The repercussions were immediate. A co-worker was told his contract was not being renewed and he has to pack his stuff before the end of the month. That is three days away. The average salary increase is only around 2% this year and the worker's union is furious. We even received e-mails from the upper management, written in an extremely patronising tone no less, about how further negotiations are not foreseeable. The number of paid leaves are being slashed, meal allowance remains the same while food at the canteen just underwent a price hike, claims are being scrutinised to death, and recruitment is getting frozen. Those who are on their probation period might see themselves getting the boot at the end of it instead of an open-ended contract.

As for me, I don't have the slightest care in the world. Of course, work is piling up because we're bidding on tenders left and right, and the sooner I come up with solutions to our problems the better. It might sound stressful to some people but to me it's heaven. I like feeling important, I prefer working under pressure, and I sure as hell enjoy it when my boss sees my work and says "That looks great, we might be able to sell this." On top of that, I am actually applying everything I've learned from freshman year up to my Master's, and that includes my prior experience working at the German Aerospace Center. My dream job has always been one where I get to actually be creative and use my brain, and knowing that my work will eventually lead to improvements - no matter how small - to aeronautics, that is just an indescribable feeling.

One tiny problem though. It is getting hard to maintain a positive outlook on your job when others around you are whining all day long. I am used to the constant bitching of the French (and am actually quite fond of it), but hearing them complain about not being able to tend to their gardens after work because of the long hours is not much fun. Coming from a country where a 37-hour week is almost unheard of, I get really wary of my co-workers bitching about it.

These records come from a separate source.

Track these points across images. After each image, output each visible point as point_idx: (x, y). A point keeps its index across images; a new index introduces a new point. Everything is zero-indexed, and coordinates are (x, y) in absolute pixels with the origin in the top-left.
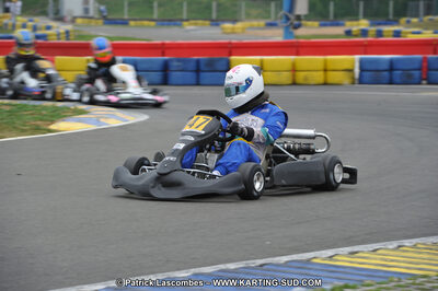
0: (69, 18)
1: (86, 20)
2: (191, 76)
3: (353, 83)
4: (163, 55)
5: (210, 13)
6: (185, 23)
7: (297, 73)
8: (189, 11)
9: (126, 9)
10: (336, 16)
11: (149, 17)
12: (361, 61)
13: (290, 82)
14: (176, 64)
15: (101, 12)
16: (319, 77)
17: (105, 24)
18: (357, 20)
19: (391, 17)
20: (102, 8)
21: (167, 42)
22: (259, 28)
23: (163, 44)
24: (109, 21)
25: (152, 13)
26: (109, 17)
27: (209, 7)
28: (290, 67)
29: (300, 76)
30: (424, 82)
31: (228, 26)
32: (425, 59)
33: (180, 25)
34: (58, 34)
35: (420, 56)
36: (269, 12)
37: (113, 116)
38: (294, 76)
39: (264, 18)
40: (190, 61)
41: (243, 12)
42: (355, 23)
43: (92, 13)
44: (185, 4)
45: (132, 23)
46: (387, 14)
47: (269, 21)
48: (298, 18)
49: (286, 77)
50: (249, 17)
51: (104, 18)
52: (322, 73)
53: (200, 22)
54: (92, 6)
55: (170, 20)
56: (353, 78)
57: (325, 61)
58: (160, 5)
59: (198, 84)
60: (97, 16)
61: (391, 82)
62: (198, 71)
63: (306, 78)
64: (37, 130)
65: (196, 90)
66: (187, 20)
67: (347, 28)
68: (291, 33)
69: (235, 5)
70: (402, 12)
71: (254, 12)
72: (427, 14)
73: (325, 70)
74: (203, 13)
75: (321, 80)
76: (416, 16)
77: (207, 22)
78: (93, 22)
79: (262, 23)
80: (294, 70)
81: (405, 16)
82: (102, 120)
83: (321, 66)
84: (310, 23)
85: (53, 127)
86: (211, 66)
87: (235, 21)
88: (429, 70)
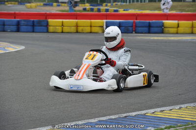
2: (30, 28)
3: (103, 33)
6: (6, 3)
7: (79, 27)
12: (106, 23)
13: (75, 31)
14: (23, 22)
16: (88, 29)
19: (99, 2)
21: (17, 12)
22: (40, 6)
23: (15, 13)
28: (75, 25)
29: (80, 29)
30: (134, 32)
31: (28, 5)
32: (134, 22)
33: (4, 4)
35: (132, 21)
37: (10, 47)
38: (77, 29)
39: (42, 2)
40: (30, 21)
46: (97, 1)
47: (45, 3)
49: (73, 29)
50: (35, 1)
52: (89, 28)
53: (13, 2)
56: (103, 30)
57: (91, 22)
59: (33, 32)
62: (33, 26)
63: (82, 30)
72: (115, 1)
73: (91, 27)
75: (89, 31)
76: (110, 2)
77: (17, 3)
79: (42, 4)
80: (77, 26)
81: (105, 2)
82: (6, 48)
83: (89, 25)
86: (40, 24)
87: (29, 3)
88: (136, 27)
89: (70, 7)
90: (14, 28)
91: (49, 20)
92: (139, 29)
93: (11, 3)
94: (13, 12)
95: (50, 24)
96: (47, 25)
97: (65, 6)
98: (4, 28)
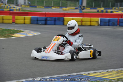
0: (20, 5)
2: (53, 22)
3: (98, 25)
4: (45, 16)
5: (60, 5)
7: (83, 22)
8: (54, 4)
10: (95, 6)
12: (101, 19)
13: (81, 25)
14: (49, 19)
15: (29, 3)
16: (89, 23)
17: (30, 7)
19: (110, 7)
20: (29, 2)
22: (73, 9)
23: (46, 13)
24: (31, 6)
25: (43, 4)
27: (59, 3)
28: (81, 20)
29: (84, 23)
30: (118, 26)
31: (64, 8)
32: (118, 19)
33: (51, 8)
34: (17, 10)
35: (117, 18)
36: (76, 5)
37: (31, 33)
38: (82, 23)
39: (75, 6)
40: (53, 18)
41: (69, 5)
42: (100, 8)
43: (26, 4)
44: (53, 2)
45: (38, 7)
46: (109, 6)
48: (84, 7)
51: (30, 5)
52: (90, 22)
53: (57, 7)
54: (27, 2)
55: (48, 6)
56: (98, 24)
57: (91, 19)
58: (46, 2)
59: (55, 24)
60: (28, 5)
61: (109, 25)
62: (55, 21)
63: (85, 24)
64: (9, 36)
65: (54, 26)
66: (53, 7)
67: (98, 10)
68: (81, 11)
69: (67, 3)
71: (72, 5)
72: (120, 6)
73: (91, 22)
74: (57, 5)
76: (117, 7)
77: (59, 7)
80: (82, 21)
81: (114, 7)
82: (27, 34)
84: (87, 8)
85: (13, 35)
86: (59, 20)
87: (66, 7)
88: (120, 22)
90: (43, 22)
91: (65, 17)
92: (121, 24)
93: (55, 8)
95: (65, 20)
96: (63, 21)
97: (88, 9)
98: (37, 22)
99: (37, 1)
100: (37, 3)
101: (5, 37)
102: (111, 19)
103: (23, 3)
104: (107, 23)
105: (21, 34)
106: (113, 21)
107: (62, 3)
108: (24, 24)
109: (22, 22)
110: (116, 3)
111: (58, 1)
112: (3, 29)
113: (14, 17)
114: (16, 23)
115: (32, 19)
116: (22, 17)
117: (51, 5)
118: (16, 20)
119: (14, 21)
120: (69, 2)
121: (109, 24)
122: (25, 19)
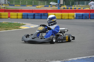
0: (1, 4)
1: (5, 5)
2: (40, 17)
3: (74, 19)
5: (32, 4)
6: (27, 6)
8: (28, 3)
9: (14, 2)
11: (19, 4)
13: (61, 18)
15: (8, 3)
16: (67, 17)
18: (64, 6)
19: (71, 5)
20: (9, 2)
21: (33, 10)
25: (19, 3)
26: (10, 4)
27: (32, 2)
28: (61, 15)
29: (63, 17)
30: (89, 19)
34: (3, 8)
35: (88, 13)
37: (32, 25)
38: (62, 17)
40: (39, 14)
41: (39, 4)
43: (6, 3)
44: (27, 1)
45: (15, 5)
47: (45, 5)
49: (60, 17)
50: (40, 5)
51: (9, 4)
52: (68, 17)
53: (30, 5)
54: (6, 1)
55: (23, 5)
56: (74, 18)
58: (21, 2)
59: (41, 19)
60: (7, 4)
61: (82, 19)
63: (64, 18)
64: (18, 28)
66: (27, 5)
69: (37, 2)
70: (73, 4)
71: (42, 3)
72: (78, 4)
73: (68, 16)
74: (30, 4)
75: (67, 18)
76: (76, 5)
77: (32, 6)
78: (7, 5)
79: (43, 6)
80: (62, 16)
82: (30, 26)
83: (68, 15)
86: (44, 15)
87: (38, 5)
88: (90, 16)
89: (58, 7)
90: (32, 17)
91: (49, 13)
92: (92, 17)
93: (29, 6)
94: (32, 10)
96: (48, 15)
98: (27, 17)
99: (15, 1)
100: (15, 3)
101: (15, 29)
102: (84, 14)
103: (3, 3)
104: (81, 17)
105: (26, 26)
106: (86, 15)
107: (34, 2)
108: (17, 18)
109: (16, 17)
110: (75, 2)
111: (31, 1)
112: (9, 23)
113: (9, 14)
114: (11, 18)
115: (23, 15)
116: (15, 13)
117: (25, 4)
118: (11, 16)
119: (10, 16)
120: (39, 2)
121: (82, 17)
122: (18, 15)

Personally, I am pretty content with our working conditions. In fact, I think it's really hard to beat. I am on first name basis with everybody, my bosses and I are very good friends, the work environment is very hip and young. You just can't imagine a better work environment anywhere. Of course the crisis-borne fear lingers and everyone gets uneasy about it, but I think it's really not as bad as it sounds. In France, even if you get sacked, the government still gives you around 60% of your previous salary until you find another job. Sixty percent! That's a shitload of money. I have a friend doing a trip around Asia right this moment using the compensation given by his company after he got laid off, as well as the monthly unemployment allowance given by the government. In short, he is actually earning a lot more than I am right now, and I'm busting my ass off at work while he is somewhere in Cambodia soaking up the sun and the culture.

That is the beauty of a capitalist-socialist economy, and the French should appreciate it more. While it is not to say they should stop complaining, it surely is a reason to look forward to the future. And it is absolutely not a valid excuse to shit on the present because all said and done, they still have it way better than most of the world's population as of right now.

Ahhh first world trials and tribulations... even after all these years they still look petty to me.